What needs to be done
Print all the text in the data below line for line, with no changes, and leave out the picture markers.
*** Opening of Exercise input ***
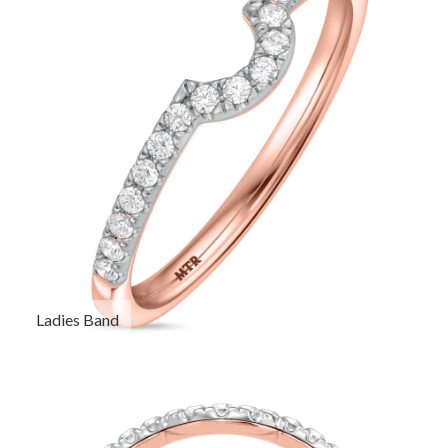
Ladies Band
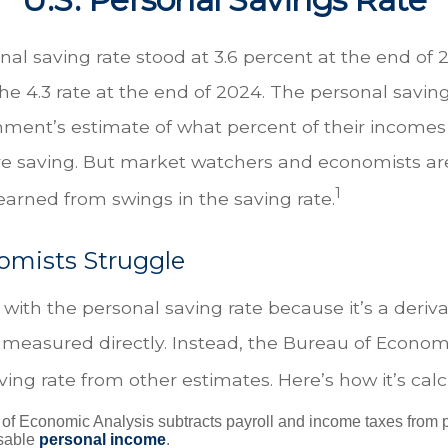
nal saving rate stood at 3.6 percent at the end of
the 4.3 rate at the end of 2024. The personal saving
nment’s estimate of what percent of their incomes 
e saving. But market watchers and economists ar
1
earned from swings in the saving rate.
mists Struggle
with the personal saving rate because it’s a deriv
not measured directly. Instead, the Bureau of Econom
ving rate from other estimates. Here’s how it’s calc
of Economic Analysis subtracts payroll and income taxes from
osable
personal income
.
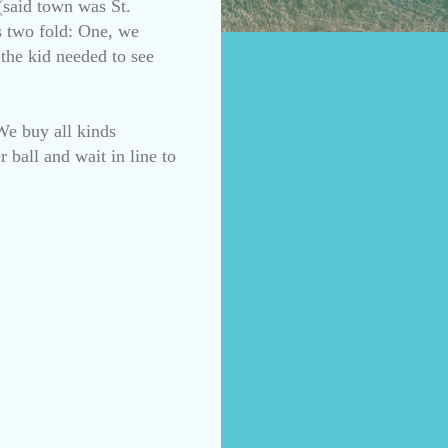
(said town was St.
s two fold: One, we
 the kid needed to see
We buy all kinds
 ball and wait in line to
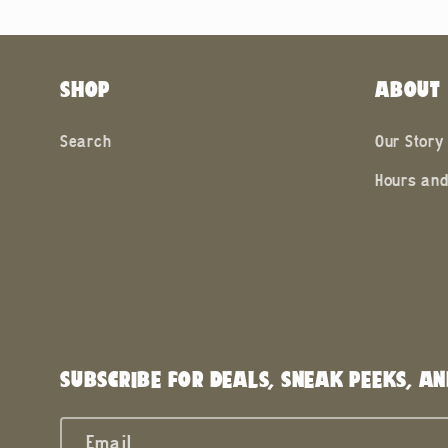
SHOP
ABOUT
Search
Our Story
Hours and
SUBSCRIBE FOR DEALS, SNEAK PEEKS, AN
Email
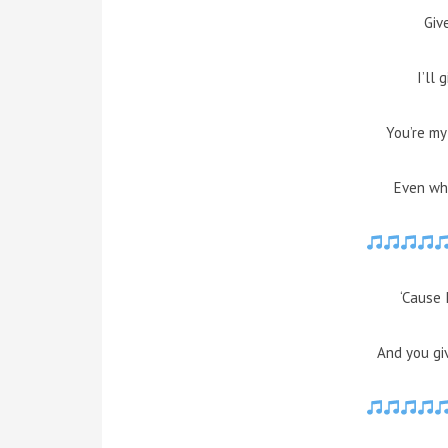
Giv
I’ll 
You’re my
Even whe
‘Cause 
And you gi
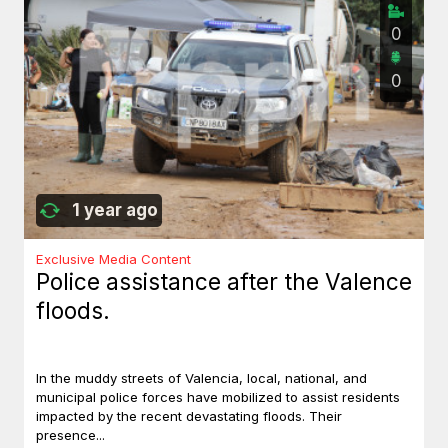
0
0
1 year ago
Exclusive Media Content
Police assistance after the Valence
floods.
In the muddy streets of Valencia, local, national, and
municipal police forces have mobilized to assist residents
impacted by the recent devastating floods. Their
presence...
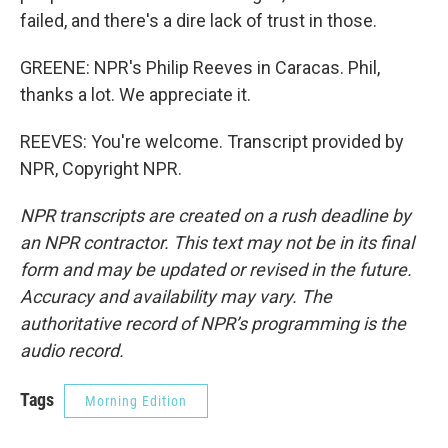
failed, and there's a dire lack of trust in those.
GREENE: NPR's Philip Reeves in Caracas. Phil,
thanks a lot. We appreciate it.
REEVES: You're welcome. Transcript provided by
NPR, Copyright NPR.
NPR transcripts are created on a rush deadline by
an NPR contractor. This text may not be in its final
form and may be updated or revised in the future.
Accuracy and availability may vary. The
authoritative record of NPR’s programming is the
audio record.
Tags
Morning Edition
*** Close of Exercise input ***
Task solution
Ladies Band
nal saving rate stood at 3.6 percent at the end of
the 4.3 rate at the end of 2024. The personal saving
nment’s estimate of what percent of their incomes 
e saving. But market watchers and economists ar
1
earned from swings in the saving rate.
mists Struggle
with the personal saving rate because it’s a deriv
not measured directly. Instead, the Bureau of Econom
ving rate from other estimates. Here’s how it’s calc
of Economic Analysis subtracts payroll and income taxes from
osable
personal income
.
(said town was St.
s two fold: One, we
 the kid needed to see
We buy all kinds
 ball and wait in line to
SHOP
ABOUT
Search
Our Story
Hours and
SUBSCRIBE FOR DEALS, SNEAK PEEKS, AN
Email
Giv
I’ll 
You’re my
Even whe
‘Cause 
And you gi
0
0
1 year ago
Exclusive Media Content
Police assistance after the Valence
floods.
In the muddy streets of Valencia, local, national, and
municipal police forces have mobilized to assist residents
impacted by the recent devastating floods. Their
presence...
failed, and there's a dire lack of trust in those.
GREENE: NPR's Philip Reeves in Caracas. Phil,
thanks a lot. We appreciate it.
REEVES: You're welcome. Transcript provided by
NPR, Copyright NPR.
NPR transcripts are created on a rush deadline by
an NPR contractor. This text may not be in its final
form and may be updated or revised in the future.
Accuracy and availability may vary. The
authoritative record of NPR’s programming is the
audio record.
Tags
Morning Edition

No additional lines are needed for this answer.